§ **WHAT IS NEEDED**
Within the records that follow, find every line containing the string "dédicaces". Copy those lines.

*** EXERCISE INPUTS Section Begins ***

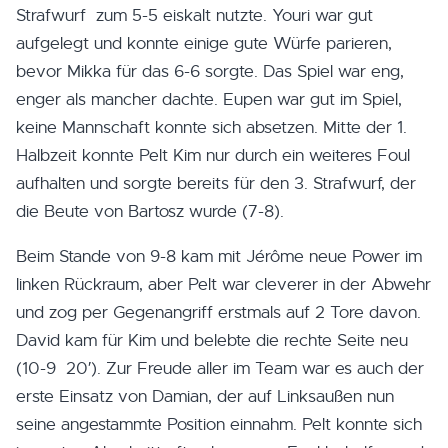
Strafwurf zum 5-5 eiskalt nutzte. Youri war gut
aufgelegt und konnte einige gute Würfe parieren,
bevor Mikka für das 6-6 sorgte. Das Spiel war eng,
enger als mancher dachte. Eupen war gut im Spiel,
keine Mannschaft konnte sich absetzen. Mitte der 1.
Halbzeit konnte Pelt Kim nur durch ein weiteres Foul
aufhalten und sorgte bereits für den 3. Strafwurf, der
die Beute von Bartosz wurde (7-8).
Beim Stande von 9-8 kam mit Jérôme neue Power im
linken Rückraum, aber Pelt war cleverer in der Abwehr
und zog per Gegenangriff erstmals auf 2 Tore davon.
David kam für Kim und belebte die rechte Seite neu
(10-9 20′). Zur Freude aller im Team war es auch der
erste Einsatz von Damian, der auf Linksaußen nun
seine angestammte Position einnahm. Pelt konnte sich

*** EXERCISE INPUTS Section Ends ***
*** EXERCISE INPUTS Section Begins ***

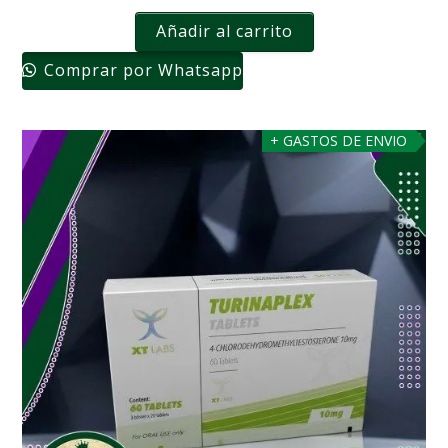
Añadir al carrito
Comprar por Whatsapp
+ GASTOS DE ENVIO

*** EXERCISE INPUTS Section Ends ***
*** EXERCISE INPUTS Section Begins ***

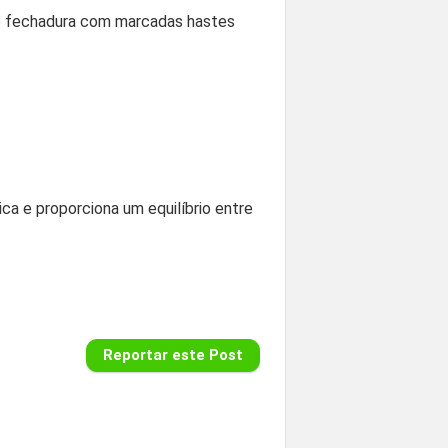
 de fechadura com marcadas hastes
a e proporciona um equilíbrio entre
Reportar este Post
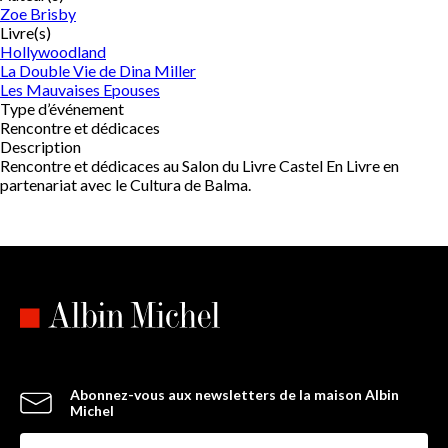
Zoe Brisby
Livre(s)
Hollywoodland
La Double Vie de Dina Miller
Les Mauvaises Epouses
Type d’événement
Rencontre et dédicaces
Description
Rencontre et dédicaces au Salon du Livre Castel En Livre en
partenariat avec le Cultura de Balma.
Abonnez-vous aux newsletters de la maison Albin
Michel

*** EXERCISE INPUTS Section Ends ***

§ **RESULT OF THE TASK**
Rencontre et dédicaces
Rencontre et dédicaces au Salon du Livre Castel En Livre en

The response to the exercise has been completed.